Who’s it for?

When I worked as an assistant psychologist I found there were many dry things I had to do. Lots of interesting things, too – I was blessed with some great managers who found activities that tallied with my needs and interest. But I had to complete a lot of documents, validate bits of basic but faffy data, double-check addresses and collate forms in envelopes before sending them out. At this point its worth saying I was already 40, and had progressed within careers to points where other people were there to do this for me.

I think of myself as never too proud to pick up a broom and muck in, but it was always possible that I could find my ego pricked by this and become resentful. So I thought about this ahead of time, and decided that when I came to these tasks, I would try and find something within the task that meant more than the task itself.

You might know the anecdote. JFK goes to NASA, asks janitor what he does, janitor says “I put men on the moon.” Whether myth or fact, it’s useful to try and apply this.

Firstly I just thought of the implications. E.g. with address-checking, that what I was doing was avoiding drawing any risk to the service, but mainly to patients, that could come if their clinical information went to the wrong address. This was true – it was how a manager would have justified the practice to me – but it was way too dry to be a stopping point.

So the further step is going to be wildly idiosyncratic, and I encourage you to find your own approach. But for me, I thought of saints. I had been reading Butler’s Lives of the Saints over that period, each day a history of a life, and struck by the immensity of the mission of these men and women that lifted them above the everyday and gave their acts, whether loud or quiet, purpose. Exploring saints and post, I found that St Gabriel the Archangel is, as supreme messenger, the patron saint of messengers and postal workers. So in that duty, I saw myself as carrying out postal work in the spirit of Gabriel, enabling safe passage for important messages.

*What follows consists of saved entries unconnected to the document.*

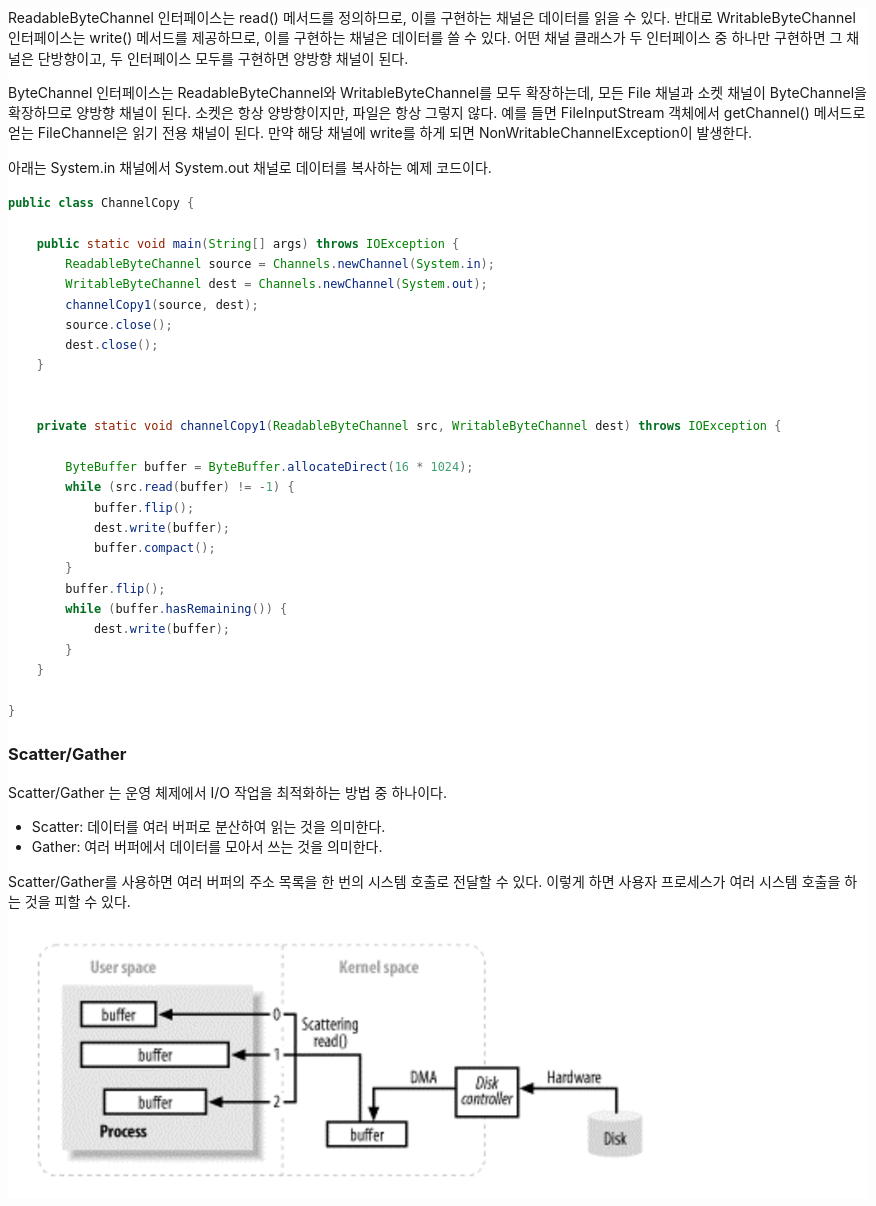 ReadableByteChannel 인터페이스는 read() 메서드를 정의하므로, 이를 구현하는 채널은 데이터를 읽을 수 있다.
반대로 WritableByteChannel 인터페이스는 write() 메서드를 제공하므로, 이를 구현하는 채널은 데이터를 쓸 수 있다.
어떤 채널 클래스가 두 인터페이스 중 하나만 구현하면 그 채널은 단방향이고, 두 인터페이스 모두를 구현하면 양방향 채널이 된다.

ByteChannel 인터페이스는 ReadableByteChannel와 WritableByteChannel를 모두 확장하는데, 모든 File 채널과 소켓 채널이 ByteChannel을 확장하므로 양방향 채널이 된다.
소켓은 항상 양방향이지만, 파일은 항상 그렇지 않다. 예를 들면 FileInputStream 객체에서 getChannel() 메서드로 얻는 FileChannel은 읽기 전용 채널이 된다.
만약 해당 채널에 write를 하게 되면 NonWritableChannelException이 발생한다.

아래는 System.in 채널에서 System.out 채널로 데이터를 복사하는 예제 코드이다.

```JAVA
public class ChannelCopy {

	public static void main(String[] args) throws IOException {
		ReadableByteChannel source = Channels.newChannel(System.in);
		WritableByteChannel dest = Channels.newChannel(System.out);
		channelCopy1(source, dest);
		source.close();
		dest.close();
	}


	private static void channelCopy1(ReadableByteChannel src, WritableByteChannel dest) throws IOException {

		ByteBuffer buffer = ByteBuffer.allocateDirect(16 * 1024);
		while (src.read(buffer) != -1) {
			buffer.flip();
			dest.write(buffer);
			buffer.compact();
		}
		buffer.flip();
		while (buffer.hasRemaining()) {
			dest.write(buffer);
		}
	}

}
```

### Scatter/Gather

Scatter/Gather 는 운영 체제에서 I/O 작업을 최적화하는 방법 중 하나이다.

- Scatter: 데이터를 여러 버퍼로 분산하여 읽는 것을 의미한다.
- Gather: 여러 버퍼에서 데이터를 모아서 쓰는 것을 의미한다.

Scatter/Gather를 사용하면 여러 버퍼의 주소 목록을 한 번의 시스템 호출로 전달할 수 있다.
이렇게 하면 사용자 프로세스가 여러 시스템 호출을 하는 것을 피할 수 있다.   

![3개의 버퍼에서 scattering으로 read](./channel/img_1.png)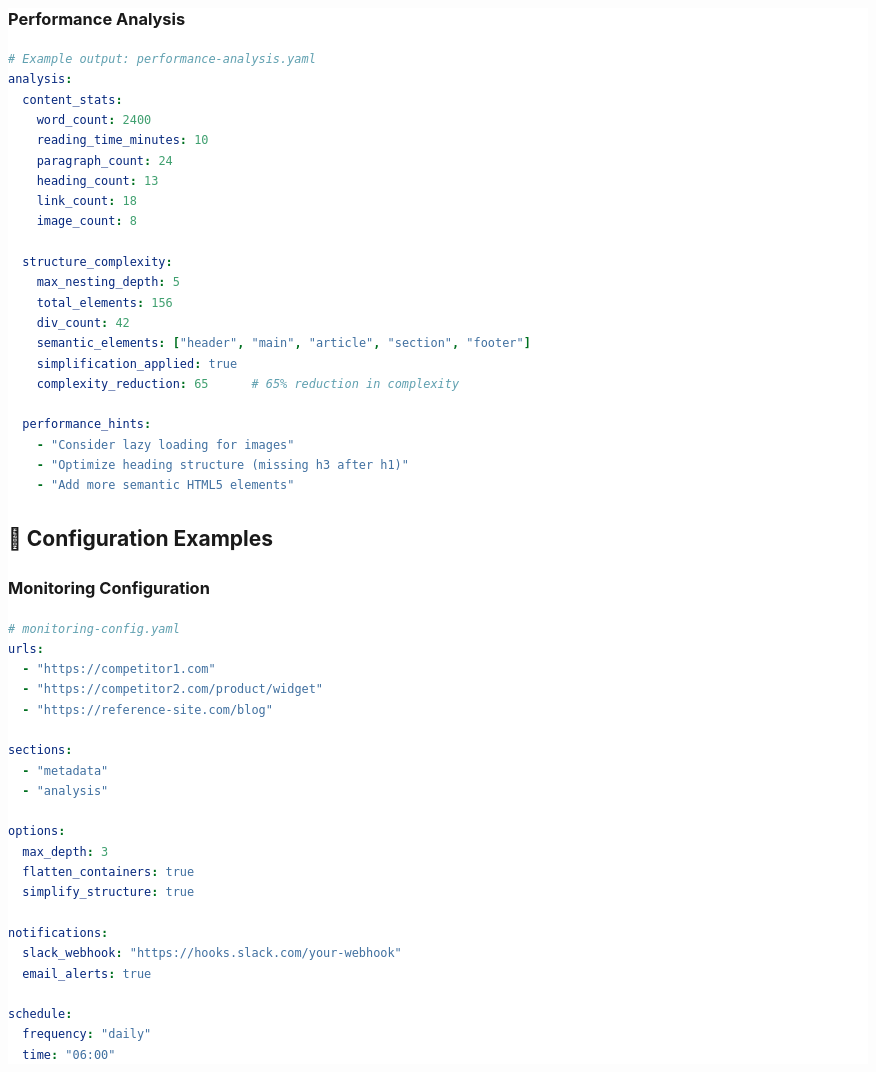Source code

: ### Performance Analysis

```yaml
# Example output: performance-analysis.yaml
analysis:
  content_stats:
    word_count: 2400
    reading_time_minutes: 10
    paragraph_count: 24
    heading_count: 13
    link_count: 18
    image_count: 8
    
  structure_complexity:
    max_nesting_depth: 5
    total_elements: 156
    div_count: 42
    semantic_elements: ["header", "main", "article", "section", "footer"]
    simplification_applied: true
    complexity_reduction: 65      # 65% reduction in complexity
    
  performance_hints:
    - "Consider lazy loading for images"
    - "Optimize heading structure (missing h3 after h1)"
    - "Add more semantic HTML5 elements"
```

## 🔧 Configuration Examples

### Monitoring Configuration

```yaml
# monitoring-config.yaml
urls:
  - "https://competitor1.com"
  - "https://competitor2.com/product/widget"
  - "https://reference-site.com/blog"

sections:
  - "metadata"
  - "analysis"

options:
  max_depth: 3
  flatten_containers: true
  simplify_structure: true

notifications:
  slack_webhook: "https://hooks.slack.com/your-webhook"
  email_alerts: true
  
schedule:
  frequency: "daily"
  time: "06:00"
```

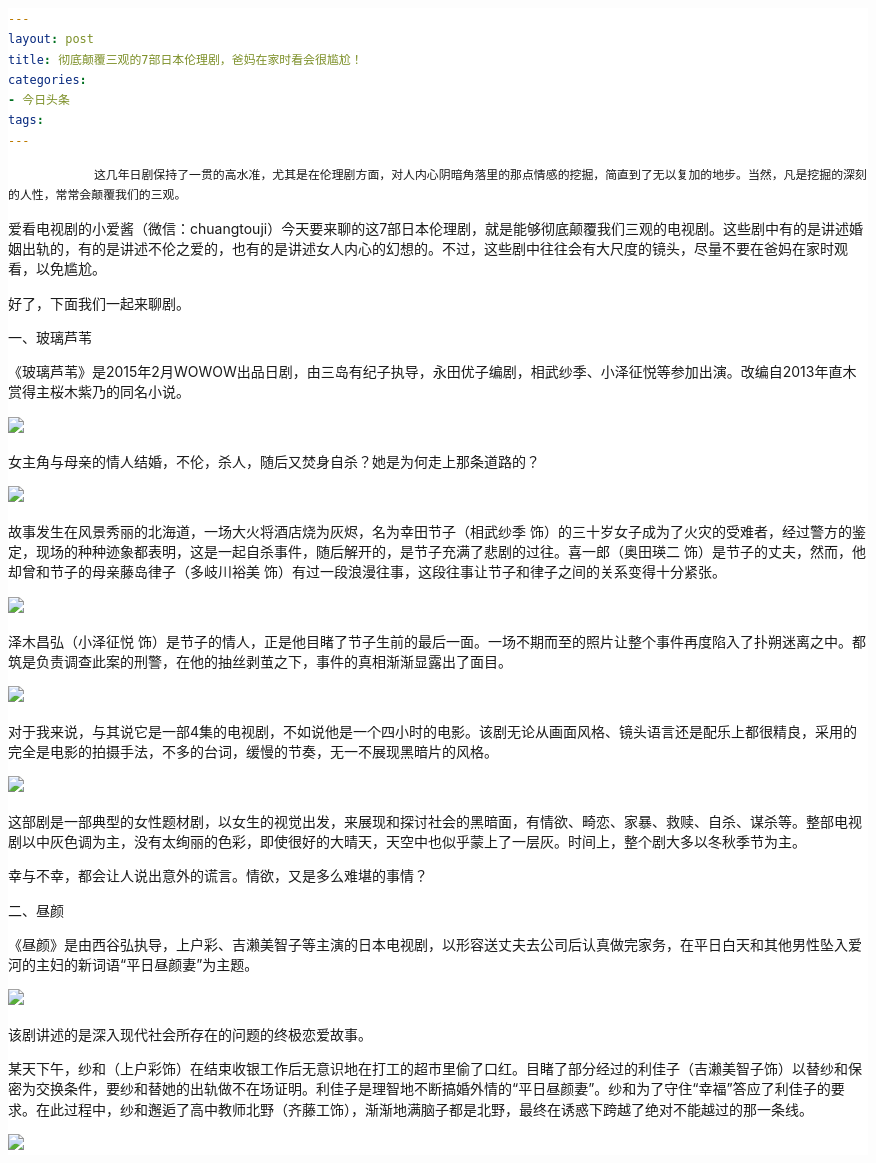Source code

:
 ```yaml
---
layout: post
title: 彻底颠覆三观的7部日本伦理剧，爸妈在家时看会很尴尬！
categories:
- 今日头条
tags:
---
```

				这几年日剧保持了一贯的高水准，尤其是在伦理剧方面，对人内心阴暗角落里的那点情感的挖掘，简直到了无以复加的地步。当然，凡是挖掘的深刻的人性，常常会颠覆我们的三观。

爱看电视剧的小爱酱（微信：chuangtouji）今天要来聊的这7部日本伦理剧，就是能够彻底颠覆我们三观的电视剧。这些剧中有的是讲述婚姻出轨的，有的是讲述不伦之爱的，也有的是讲述女人内心的幻想的。不过，这些剧中往往会有大尺度的镜头，尽量不要在爸妈在家时观看，以免尴尬。

好了，下面我们一起来聊剧。

一、玻璃芦苇

《玻璃芦苇》是2015年2月WOWOW出品日剧，由三岛有纪子执导，永田优子编剧，相武纱季、小泽征悦等参加出演。改编自2013年直木赏得主桜木紫乃的同名小说。

![](http://p3.pstatp.com/large/71e0008b48fe47e9f55)

女主角与母亲的情人结婚，不伦，杀人，随后又焚身自杀？她是为何走上那条道路的？

![](http://p3.pstatp.com/large/72300075bc0b9c2bc2d)

故事发生在风景秀丽的北海道，一场大火将酒店烧为灰烬，名为幸田节子（相武纱季 饰）的三十岁女子成为了火灾的受难者，经过警方的鉴定，现场的种种迹象都表明，这是一起自杀事件，随后解开的，是节子充满了悲剧的过往。喜一郎（奥田瑛二 饰）是节子的丈夫，然而，他却曾和节子的母亲藤岛律子（多岐川裕美 饰）有过一段浪漫往事，这段往事让节子和律子之间的关系变得十分紧张。 

![](http://p3.pstatp.com/large/71e0008b49221980622)

泽木昌弘（小泽征悦 饰）是节子的情人，正是他目睹了节子生前的最后一面。一场不期而至的照片让整个事件再度陷入了扑朔迷离之中。都筑是负责调查此案的刑警，在他的抽丝剥茧之下，事件的真相渐渐显露出了面目。 

![](http://p1.pstatp.com/large/71e0008b490017bea78)

对于我来说，与其说它是一部4集的电视剧，不如说他是一个四小时的电影。该剧无论从画面风格、镜头语言还是配乐上都很精良，采用的完全是电影的拍摄手法，不多的台词，缓慢的节奏，无一不展现黑暗片的风格。

![](http://p1.pstatp.com/large/722000762370c749e0b)

这部剧是一部典型的女性题材剧，以女生的视觉出发，来展现和探讨社会的黑暗面，有情欲、畸恋、家暴、救赎、自杀、谋杀等。整部电视剧以中灰色调为主，没有太绚丽的色彩，即使很好的大晴天，天空中也似乎蒙上了一层灰。时间上，整个剧大多以冬秋季节为主。

幸与不幸，都会让人说出意外的谎言。情欲，又是多么难堪的事情？

二、昼颜

《昼颜》是由西谷弘执导，上户彩、吉濑美智子等主演的日本电视剧，以形容送丈夫去公司后认真做完家务，在平日白天和其他男性坠入爱河的主妇的新词语“平日昼颜妻”为主题。

![](http://p3.pstatp.com/large/72200076238fdeb614f)

该剧讲述的是深入现代社会所存在的问题的终极恋爱故事。

某天下午，纱和（上户彩饰）在结束收银工作后无意识地在打工的超市里偷了口红。目睹了部分经过的利佳子（吉濑美智子饰）以替纱和保密为交换条件，要纱和替她的出轨做不在场证明。利佳子是理智地不断搞婚外情的“平日昼颜妻”。纱和为了守住“幸福”答应了利佳子的要求。在此过程中，纱和邂逅了高中教师北野（齐藤工饰），渐渐地满脑子都是北野，最终在诱惑下跨越了绝对不能越过的那一条线。

![](http://p1.pstatp.com/large/71e0008b49438d6bb5c)

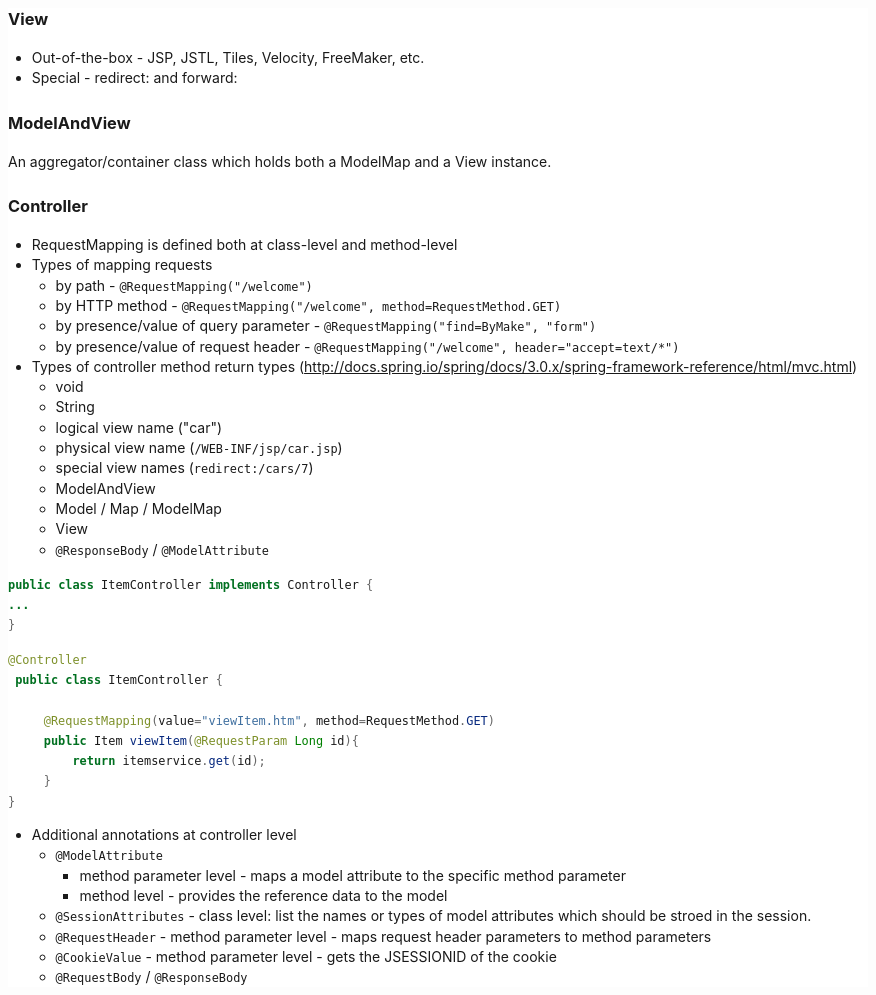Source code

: ### View 

* Out-of-the-box - JSP, JSTL, Tiles, Velocity, FreeMaker, etc.
* Special - redirect: and forward:

### ModelAndView 

An aggregator/container class which holds both a ModelMap and a View instance.

### Controller

* RequestMapping is defined both at class-level and method-level
* Types of mapping requests
  * by path - `@RequestMapping("/welcome")`
  * by HTTP method - `@RequestMapping("/welcome", method=RequestMethod.GET)`
  * by presence/value of query parameter - `@RequestMapping("find=ByMake", "form")`
  * by presence/value of request header  - `@RequestMapping("/welcome", header="accept=text/*")`
* Types of controller method return types (http://docs.spring.io/spring/docs/3.0.x/spring-framework-reference/html/mvc.html)
  * void
  * String 
  * logical view name ("car") 
  * physical view name (`/WEB-INF/jsp/car.jsp`)
  * special view names (`redirect:/cars/7`)
  * ModelAndView
  * Model / Map / ModelMap
  * View
  * `@ResponseBody` / `@ModelAttribute`

``` java Sample Controller 
public class ItemController implements Controller {
...
}
```

``` java Sample Controller - Declarative Style
@Controller
 public class ItemController {

     @RequestMapping(value="viewItem.htm", method=RequestMethod.GET)
     public Item viewItem(@RequestParam Long id){
         return itemservice.get(id);
     }   
}
``` 

* Additional annotations at controller level
  * `@ModelAttribute`
    * method parameter level - maps a model attribute to the specific method parameter
    * method level - provides the reference data to the model
  * `@SessionAttributes` - class level: list the names or types of model attributes which should be stroed in the session.
  * `@RequestHeader` - method parameter level - maps request header parameters to method parameters
  * `@CookieValue` - method parameter level - gets the JSESSIONID of the cookie
  * `@RequestBody` / `@ResponseBody`
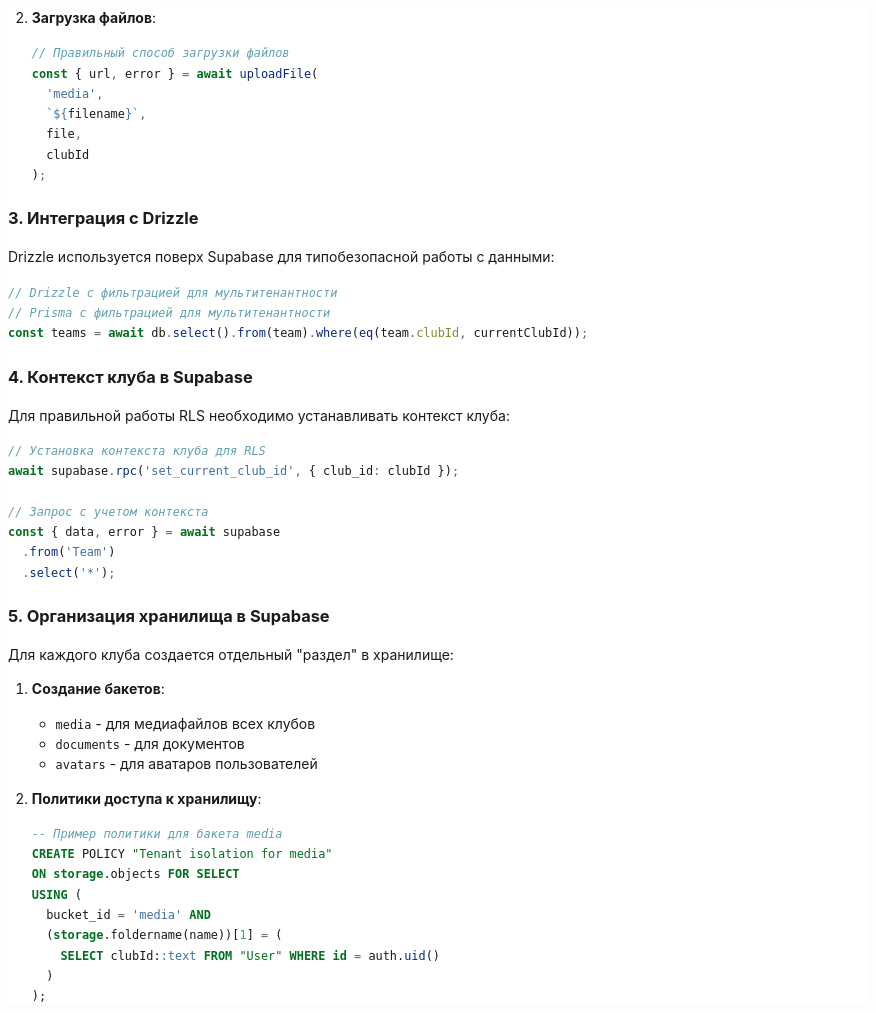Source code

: 2. **Загрузка файлов**:
   ```typescript
   // Правильный способ загрузки файлов
   const { url, error } = await uploadFile(
     'media', 
     `${filename}`, 
     file, 
     clubId
   );
   ```

### 3. Интеграция с Drizzle

Drizzle используется поверх Supabase для типобезопасной работы с данными:

```typescript
// Drizzle с фильтрацией для мультитенантности
// Prisma с фильтрацией для мультитенантности
const teams = await db.select().from(team).where(eq(team.clubId, currentClubId));
```

### 4. Контекст клуба в Supabase

Для правильной работы RLS необходимо устанавливать контекст клуба:

```typescript
// Установка контекста клуба для RLS
await supabase.rpc('set_current_club_id', { club_id: clubId });

// Запрос с учетом контекста
const { data, error } = await supabase
  .from('Team')
  .select('*');
```

### 5. Организация хранилища в Supabase

Для каждого клуба создается отдельный "раздел" в хранилище:

1. **Создание бакетов**:
   - `media` - для медиафайлов всех клубов
   - `documents` - для документов
   - `avatars` - для аватаров пользователей

2. **Политики доступа к хранилищу**:
   ```sql
   -- Пример политики для бакета media
   CREATE POLICY "Tenant isolation for media"
   ON storage.objects FOR SELECT
   USING (
     bucket_id = 'media' AND
     (storage.foldername(name))[1] = (
       SELECT clubId::text FROM "User" WHERE id = auth.uid()
     )
   );
   ```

You may bristle at introducing a religious flavour (fervour?) to a secular role, but the main point is to find an enlivening way of seeing, by wrapping the task within something resonant and greater. I have recognised, thanks in no small part to psychotherapy, that mythic and heroic understandings also play a part in my making sense of the everyday – roles such as the leader, the healer, the bearer. On a slightly different tack, when I was on stage I took the advice of a seasoned performer to sometimes try and play in the skin of a (real, human) role model – ‘be like Gene Wilder’, say. Perhaps that too can work at the task level (in psychology, be like Albert Bandura maybe?), although I haven’t tried it – and it would need to include the sense of ‘do right by Albert Bandura’ too, not just about style but about standards. And coming back to the dry ‘protect patients’, perhaps having in mind an archetype of the service user could be a way to do this using concepts closer to the everyday.

This is all slightly separate to the more modern-conventional approach of figuring out your priorities (promotion! fame! work-life balance) and relating your work activities to those to motivate yourself. This can be important to do but I find the danger with relying just on the self-focused approach is that things can fall between the cracks, in a kind of cost-benefit analysis (”I could probably get away with doing a shoddy job on this thing, and spend more time buffing my CV….”). In contrast, it’s not easy to feel good about conning an angel.

I will admit to falling away from this practice, over the course of the last years and various roles. Perhaps I should pick up Butler again?